So– Devenir peintre, un rêve d’enfant ?

Kota Taniuchi– Enfant, j’étais toujours plus ou moins entouré d’artistes. Mon oncle (NDLR : Rokuro Taniuchi, peintre japonais bien connu), bien sûr, mon père en un sens puisqu’il peignait sur les kimonos… et puis, on habitait un quartier où il y avait beaucoup de peintres. J’ai toujours aimé dessiner, peindre. Et j’ai toujours su que je continuerai à peindre, même si je ne pouvais pas en faire mon métier…

So– Vous avez commencé par réaliser des albums pour enfants. Comment avez-vous choisi ce domaine ?

K.T.- En fait, cela a été un pur hasard. Etant jeune, je n’avais pratiquement pas feuilleté de livres pour enfants. Je ne savais donc pas ce que renfermait un album, et ce n’était pas un domaine qui m’attirait particulièrement. C’est mon oncle Rokuro qui m’a poussé à faire quelques essais. J’ai alors réalisé Là-haut sur la colline.

So- Et l’éditeur de Shiko-sha l’a aussitôt accepté ?

K.T.– Oui. Le fondateur de Shiko-sha, Yasoo Takeichi a une conception particulière du livre pour enfants : pour lui, un album est un objet d’art en soi, et n’est donc pas destiné aux seuls enfants. D’ailleurs, la collection de Shiko-sha s’adresse à un large public de 0 à 99 ans. C’est une philosophie que je partage, et Monsieur Takeichi et moi, nous nous sommes très vite bien entendus. Par ailleurs, le but n’est pas d’apprendre aux enfants à travers les albums, mais qu’ils découvrent eux-mêmes à travers les images. Il y a eu d’ailleurs un mouvement en ce sens au début des années 1970, notamment à travers les œuvres de Binette Schroeder, qui m’ont beaucoup marqué. Au lieu d’infantiliser les jeunes lecteurs, il s’agit de les amener à se fier à leurs propres sensations.

So- Vous y avez alors pris goût ?

K.T.– En fait, j’ai réalisé qu’on pouvait faire énormément de choses à l’intérieur d’un album. Il offre en effet un espace privilégié pour exprimer des sensations, des impressions, recréer une atmosphère. Mon objectif n’est pas de raconter des histoires, mais de créer un monde dans lequel chacun peut plonger et inventer sa propre histoire.

So– C’est ce qui explique sans doute la place minime du texte par rapport à l’image ?

K.T.- Pour moi, il est important de voir les choses avant de les nommer. C’est pourquoi mes albums sont mieux perçus par les enfants qui ne savent pas encore lire, car ils savent regarder et donc imaginer. Je pense que les adultes devraient aussi conserver ce regard d’enfant …

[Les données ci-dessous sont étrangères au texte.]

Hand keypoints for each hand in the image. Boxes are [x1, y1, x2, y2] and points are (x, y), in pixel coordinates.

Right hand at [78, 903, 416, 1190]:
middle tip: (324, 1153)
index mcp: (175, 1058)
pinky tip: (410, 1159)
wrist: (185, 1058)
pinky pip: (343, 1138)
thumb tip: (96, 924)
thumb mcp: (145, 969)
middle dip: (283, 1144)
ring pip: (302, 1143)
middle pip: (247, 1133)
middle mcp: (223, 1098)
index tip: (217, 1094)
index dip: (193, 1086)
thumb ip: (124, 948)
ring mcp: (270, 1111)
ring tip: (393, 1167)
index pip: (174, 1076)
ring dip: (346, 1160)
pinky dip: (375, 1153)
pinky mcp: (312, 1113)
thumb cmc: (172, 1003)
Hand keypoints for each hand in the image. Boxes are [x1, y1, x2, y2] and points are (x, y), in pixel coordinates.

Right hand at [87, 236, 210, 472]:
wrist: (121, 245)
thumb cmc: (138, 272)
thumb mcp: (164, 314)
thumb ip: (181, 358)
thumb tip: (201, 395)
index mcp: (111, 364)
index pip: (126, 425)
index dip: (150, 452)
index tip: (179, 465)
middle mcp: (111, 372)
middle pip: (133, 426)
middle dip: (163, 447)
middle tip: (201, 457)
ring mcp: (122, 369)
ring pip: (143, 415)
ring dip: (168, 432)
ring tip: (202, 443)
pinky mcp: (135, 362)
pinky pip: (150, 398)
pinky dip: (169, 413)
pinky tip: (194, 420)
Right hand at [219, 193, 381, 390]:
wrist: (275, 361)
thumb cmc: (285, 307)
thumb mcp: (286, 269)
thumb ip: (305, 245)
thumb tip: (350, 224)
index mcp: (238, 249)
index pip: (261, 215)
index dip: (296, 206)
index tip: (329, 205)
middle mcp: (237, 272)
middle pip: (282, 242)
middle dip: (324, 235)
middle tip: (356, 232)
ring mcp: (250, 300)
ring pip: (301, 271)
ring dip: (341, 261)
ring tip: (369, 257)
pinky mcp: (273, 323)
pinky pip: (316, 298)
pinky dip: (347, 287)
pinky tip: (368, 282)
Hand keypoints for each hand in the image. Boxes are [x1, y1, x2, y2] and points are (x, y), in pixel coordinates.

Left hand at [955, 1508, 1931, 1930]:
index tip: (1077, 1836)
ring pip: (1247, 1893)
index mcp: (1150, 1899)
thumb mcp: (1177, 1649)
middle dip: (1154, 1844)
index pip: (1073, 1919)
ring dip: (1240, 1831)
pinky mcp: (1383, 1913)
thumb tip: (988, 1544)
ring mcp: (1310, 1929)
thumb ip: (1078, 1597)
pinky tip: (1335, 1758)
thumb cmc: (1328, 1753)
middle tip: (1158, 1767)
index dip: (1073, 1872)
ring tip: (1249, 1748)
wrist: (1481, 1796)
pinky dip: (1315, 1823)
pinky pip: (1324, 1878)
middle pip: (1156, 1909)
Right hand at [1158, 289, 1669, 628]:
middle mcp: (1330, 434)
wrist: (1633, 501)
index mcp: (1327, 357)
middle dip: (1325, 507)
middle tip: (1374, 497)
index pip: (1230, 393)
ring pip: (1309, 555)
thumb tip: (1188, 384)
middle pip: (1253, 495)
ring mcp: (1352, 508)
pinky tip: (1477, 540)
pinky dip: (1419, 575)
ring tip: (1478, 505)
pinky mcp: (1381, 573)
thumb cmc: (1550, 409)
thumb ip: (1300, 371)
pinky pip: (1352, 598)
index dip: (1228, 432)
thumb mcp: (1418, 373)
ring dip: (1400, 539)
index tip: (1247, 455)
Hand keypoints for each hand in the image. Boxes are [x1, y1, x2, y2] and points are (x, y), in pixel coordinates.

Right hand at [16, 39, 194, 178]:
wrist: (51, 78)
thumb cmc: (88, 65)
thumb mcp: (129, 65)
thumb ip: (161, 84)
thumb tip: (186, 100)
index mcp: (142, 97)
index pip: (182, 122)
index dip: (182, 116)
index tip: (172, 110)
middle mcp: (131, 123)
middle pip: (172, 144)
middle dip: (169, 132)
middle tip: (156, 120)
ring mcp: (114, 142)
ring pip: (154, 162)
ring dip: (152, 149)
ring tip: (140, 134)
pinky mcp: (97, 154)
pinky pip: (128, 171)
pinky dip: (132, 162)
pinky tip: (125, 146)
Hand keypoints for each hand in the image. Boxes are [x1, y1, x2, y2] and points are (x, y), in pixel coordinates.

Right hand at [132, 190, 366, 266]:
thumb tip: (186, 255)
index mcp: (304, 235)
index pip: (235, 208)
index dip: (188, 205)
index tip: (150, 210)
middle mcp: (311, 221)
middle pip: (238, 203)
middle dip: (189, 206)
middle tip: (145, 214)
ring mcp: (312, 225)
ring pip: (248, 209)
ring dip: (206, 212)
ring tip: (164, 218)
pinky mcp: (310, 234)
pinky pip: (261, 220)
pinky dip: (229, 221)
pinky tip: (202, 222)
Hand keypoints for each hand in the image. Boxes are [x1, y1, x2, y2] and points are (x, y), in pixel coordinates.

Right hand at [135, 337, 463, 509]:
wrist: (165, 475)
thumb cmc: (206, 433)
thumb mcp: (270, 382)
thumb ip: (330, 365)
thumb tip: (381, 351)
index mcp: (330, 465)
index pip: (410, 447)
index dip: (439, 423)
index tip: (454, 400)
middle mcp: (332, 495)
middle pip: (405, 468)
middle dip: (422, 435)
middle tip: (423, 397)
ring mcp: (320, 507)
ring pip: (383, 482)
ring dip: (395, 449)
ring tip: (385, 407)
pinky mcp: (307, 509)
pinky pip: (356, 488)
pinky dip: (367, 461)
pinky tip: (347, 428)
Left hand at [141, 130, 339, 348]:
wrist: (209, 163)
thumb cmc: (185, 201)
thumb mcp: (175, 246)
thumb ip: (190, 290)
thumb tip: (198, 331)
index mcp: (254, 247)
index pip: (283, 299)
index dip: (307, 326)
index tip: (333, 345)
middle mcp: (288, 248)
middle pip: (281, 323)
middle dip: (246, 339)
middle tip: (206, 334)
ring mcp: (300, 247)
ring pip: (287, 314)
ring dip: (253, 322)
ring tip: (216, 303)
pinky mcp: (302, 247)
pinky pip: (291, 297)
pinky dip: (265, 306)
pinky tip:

So- Justement, comment imaginez-vous vos histoires ?

K.T.- Mes histoires partent toujours de souvenirs d’enfance, de sensations que j’ai gardés en mémoire, comme le vent dans les cheveux, le bruit du train…

So- Y-a-t-il un lien entre vos tableaux et tout ce monde de l’imaginaire que vous créez ?

K.T.- La différence essentielle entre une toile et un album, c’est la place dont je dispose pour exprimer une sensation. Mais c’est vrai que même dans mes toiles, j’essaye de saisir une atmosphère, de recréer un imaginaire…

So- Et pourquoi avoir choisi la Normandie comme cadre de vos oeuvres depuis vingt ans maintenant ?

K.T.- C’est encore un hasard ! (rires) J’avais vu des photos de Lisieux, où j’ai voulu m’installer, mais en prenant le train, je suis arrivé à Rouen. Nous venions de faire un long voyage, nous étions fatigués et nous avons décidé de rester ! Mis à part cette anecdote, c’est une région magnifique : l’air, le ciel, le vent, la lumière… Les paysages dégagent une certaine pureté, mêlée d’âpreté, d’authenticité. Et puis, les jours de pluie, je trouve le paysage brumeux d’une grande beauté, comme un dessin au fusain. Ce côté vague, flou correspond bien à mon caractère…

So- Justement, comment choisissez-vous les endroits que vous peignez ?

K.T.- Je ne sais pas… Je dirai que le paysage « m’appelle»,
le plus souvent. Je peux passer dix fois devant un endroit sans que je n’éprouve l’envie de le peindre et puis, la onzième fois, tout concorde : l’air, la lumière… Et là, je sais qu’il faut que je le peigne. J’apprécie particulièrement débuter un tableau : le regard est encore neuf, attentif…

So- Vos projets ?

K.T.- Continuer, tout simplement…

Entretien réalisé le 2 février 2003, à Rouen.